HAMLET DE SHAKSPEARE
Universidade do Porto
Hamlet: a peça e o livro*
Para quem tenha um envolvimento profissional com o ensino da literatura, num ambiente em que prevalece a inquirição céptica do cânone a partir de posições teórico-críticas inspiradas pelo que alguns designaram como as “hermenêuticas da suspeita”, é hoje uma oportunidade relativamente rara ser convidado a falar, nesses termos exactos, de “grandes livros”. Quando o “grande livro” em causa contém uma peça de teatro, acresce a essa eventual reserva a resistência, que desde meados do séc. XX se revelou também crescente, à consideração de que um texto dramático possa, sem uma consequência fortemente redutora para o entendimento das condições específicas da sua semiose, ser tratado como um objecto literário (tout court).
O que se segue obedecerá ao simples propósito de produzir algumas considerações sobre os termos em que hoje nos podemos dirigir a Hamlet como um “grande livro”.
Comece-se por reconhecer o óbvio: a atracção continuada de um dos textos imaginativamente mais produtivos e com maior consequência na história da literatura e do teatro.

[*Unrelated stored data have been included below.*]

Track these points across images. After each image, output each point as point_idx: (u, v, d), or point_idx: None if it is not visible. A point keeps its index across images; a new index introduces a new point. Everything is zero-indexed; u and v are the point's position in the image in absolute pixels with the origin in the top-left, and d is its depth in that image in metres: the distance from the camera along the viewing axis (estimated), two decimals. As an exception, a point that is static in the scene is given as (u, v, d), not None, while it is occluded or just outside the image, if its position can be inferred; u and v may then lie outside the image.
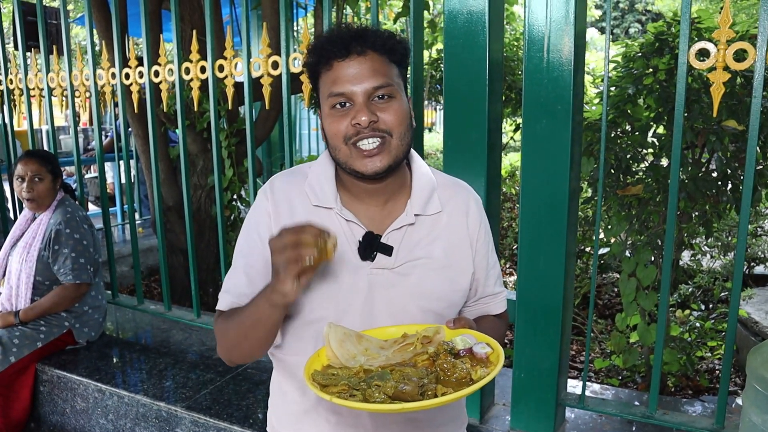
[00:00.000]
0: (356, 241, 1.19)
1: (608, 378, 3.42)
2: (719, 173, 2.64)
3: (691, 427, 2.02)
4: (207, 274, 4.15)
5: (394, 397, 0.96)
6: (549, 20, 1.94)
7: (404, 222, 1.21)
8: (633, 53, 2.74)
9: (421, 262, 1.21)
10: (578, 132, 2.07)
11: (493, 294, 1.36)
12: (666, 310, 2.02)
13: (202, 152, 4.00)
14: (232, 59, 2.60)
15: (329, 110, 1.15)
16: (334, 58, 1.13)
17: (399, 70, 1.18)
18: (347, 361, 1.06)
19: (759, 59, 1.73)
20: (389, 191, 1.23)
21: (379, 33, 1.15)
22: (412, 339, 1.10)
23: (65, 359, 2.90)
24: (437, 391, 0.97)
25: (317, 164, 1.26)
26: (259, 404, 2.50)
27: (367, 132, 1.11)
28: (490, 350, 1.05)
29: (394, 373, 1.00)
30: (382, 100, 1.13)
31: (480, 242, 1.30)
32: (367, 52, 1.12)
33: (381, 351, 1.09)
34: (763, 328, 3.50)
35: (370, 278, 1.18)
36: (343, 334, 1.09)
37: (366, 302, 1.19)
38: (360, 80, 1.11)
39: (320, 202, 1.21)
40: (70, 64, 3.20)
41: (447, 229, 1.25)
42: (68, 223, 2.85)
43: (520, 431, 2.23)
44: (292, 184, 1.25)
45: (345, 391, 0.98)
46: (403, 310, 1.19)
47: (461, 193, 1.31)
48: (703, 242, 3.99)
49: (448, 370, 1.02)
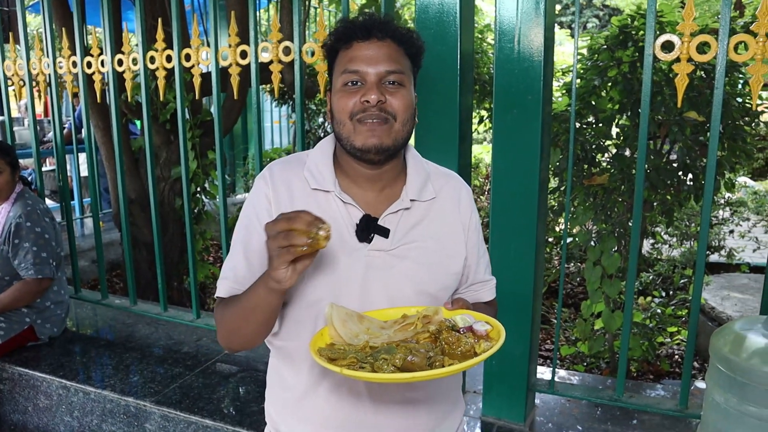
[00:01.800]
0: (353, 223, 1.22)
1: (573, 365, 3.50)
2: (680, 163, 2.72)
3: (656, 408, 2.09)
4: (171, 268, 4.09)
5: (403, 369, 0.98)
6: (520, 11, 1.96)
7: (400, 206, 1.24)
8: (598, 46, 2.80)
9: (416, 245, 1.24)
10: (548, 123, 2.11)
11: (484, 281, 1.40)
12: (632, 296, 2.08)
13: (164, 144, 3.93)
14: (198, 48, 2.56)
15: (341, 86, 1.18)
16: (355, 38, 1.18)
17: (412, 64, 1.23)
18: (350, 339, 1.07)
19: (721, 51, 1.79)
20: (386, 178, 1.26)
21: (400, 26, 1.20)
22: (413, 319, 1.12)
23: (27, 356, 2.82)
24: (444, 362, 0.99)
25: (316, 150, 1.29)
26: (230, 397, 2.48)
27: (374, 111, 1.15)
28: (490, 328, 1.08)
29: (399, 348, 1.01)
30: (393, 86, 1.17)
31: (471, 230, 1.34)
32: (386, 39, 1.18)
33: (383, 331, 1.11)
34: (719, 314, 3.63)
35: (366, 260, 1.21)
36: (345, 314, 1.11)
37: (363, 284, 1.21)
38: (375, 62, 1.16)
39: (319, 186, 1.23)
40: (28, 53, 3.09)
41: (440, 215, 1.29)
42: (29, 216, 2.76)
43: (492, 417, 2.27)
44: (290, 170, 1.27)
45: (354, 364, 0.99)
46: (398, 291, 1.22)
47: (453, 182, 1.36)
48: (663, 231, 4.11)
49: (453, 344, 1.04)
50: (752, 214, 5.14)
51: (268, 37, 2.46)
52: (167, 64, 2.65)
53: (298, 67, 2.40)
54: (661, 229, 3.92)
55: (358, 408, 1.25)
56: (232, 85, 2.51)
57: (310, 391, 1.27)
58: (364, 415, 1.24)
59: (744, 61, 1.88)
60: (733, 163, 2.78)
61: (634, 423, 2.26)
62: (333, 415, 1.26)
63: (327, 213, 1.21)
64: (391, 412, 1.25)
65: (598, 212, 2.94)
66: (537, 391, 2.31)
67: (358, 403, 1.24)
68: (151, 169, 2.84)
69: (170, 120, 3.83)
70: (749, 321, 1.68)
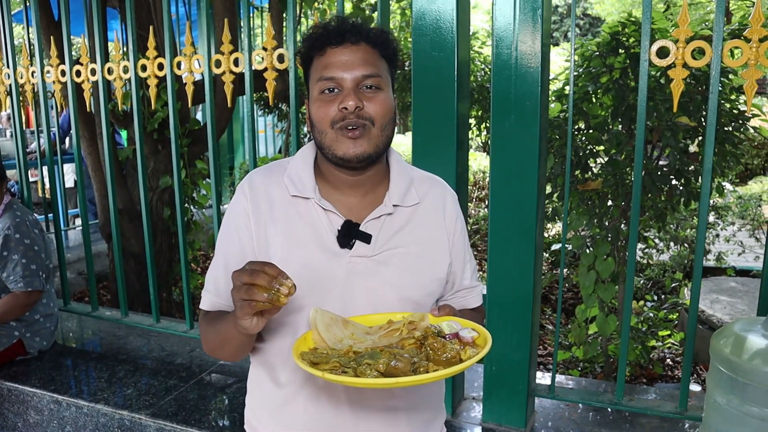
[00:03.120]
0: (335, 229, 1.21)
1: (567, 370, 3.51)
2: (672, 168, 2.76)
3: (657, 411, 2.10)
4: (160, 279, 4.04)
5: (387, 374, 0.96)
6: (517, 18, 1.98)
7: (383, 212, 1.23)
8: (590, 53, 2.83)
9: (399, 251, 1.23)
10: (545, 128, 2.12)
11: (470, 287, 1.39)
12: (630, 300, 2.09)
13: (152, 153, 3.89)
14: (191, 56, 2.54)
15: (318, 95, 1.17)
16: (329, 44, 1.16)
17: (389, 65, 1.22)
18: (334, 344, 1.06)
19: (715, 57, 1.81)
20: (368, 183, 1.25)
21: (373, 28, 1.19)
22: (398, 325, 1.11)
23: (16, 371, 2.76)
24: (429, 368, 0.98)
25: (297, 157, 1.28)
26: (227, 408, 2.45)
27: (352, 118, 1.14)
28: (476, 334, 1.07)
29: (383, 353, 1.00)
30: (370, 90, 1.16)
31: (456, 235, 1.33)
32: (360, 42, 1.16)
33: (367, 336, 1.10)
34: (709, 317, 3.66)
35: (348, 266, 1.19)
36: (330, 318, 1.10)
37: (345, 290, 1.20)
38: (351, 67, 1.14)
39: (299, 193, 1.22)
40: (14, 62, 3.05)
41: (424, 221, 1.28)
42: (18, 227, 2.71)
43: (492, 423, 2.26)
44: (270, 178, 1.26)
45: (336, 369, 0.97)
46: (381, 298, 1.21)
47: (437, 187, 1.35)
48: (654, 235, 4.15)
49: (438, 350, 1.03)
50: (737, 218, 5.22)
51: (262, 44, 2.45)
52: (159, 72, 2.63)
53: (292, 76, 2.39)
54: (651, 234, 3.96)
55: (337, 415, 1.23)
56: (226, 93, 2.50)
57: (289, 398, 1.26)
58: (344, 423, 1.23)
59: (738, 66, 1.92)
60: (722, 167, 2.82)
61: (633, 426, 2.27)
62: (312, 423, 1.24)
63: (307, 219, 1.21)
64: (370, 420, 1.24)
65: (591, 217, 2.96)
66: (537, 396, 2.31)
67: (338, 410, 1.23)
68: (143, 179, 2.81)
69: (157, 129, 3.80)
70: (749, 322, 1.70)
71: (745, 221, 5.20)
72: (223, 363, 2.82)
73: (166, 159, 3.83)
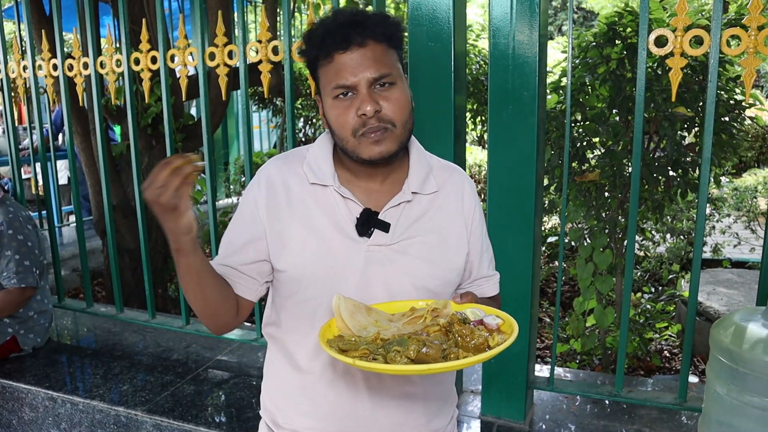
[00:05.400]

Assinale-se também que somos herdeiros (certamente afortunados) de uma conformação cultural em cujo âmbito (em particular nos últimos dois séculos, e não apenas no mundo de expressão inglesa) Shakespeare se tornou instância máxima do culto da figura autoral; e em que a Hamlet e a Hamlet é em regra atribuído o lugar respectivamente de seu opus magnum e de personagem que supostamente melhor representa
(por sinédoque) a complexidade do desígnio artístico do dramaturgo e de toda a sua obra. Mas note-se, por outro lado, que esta herança encontrou em décadas recentes acolhimentos distintos: a verificação do impacto cultural ímpar e imaginativamente produtivo (na literatura, na história intelectual, nas artes) de um texto como Hamlet só assume hoje cariz celebratório e registo encomiástico fora do discurso especializado.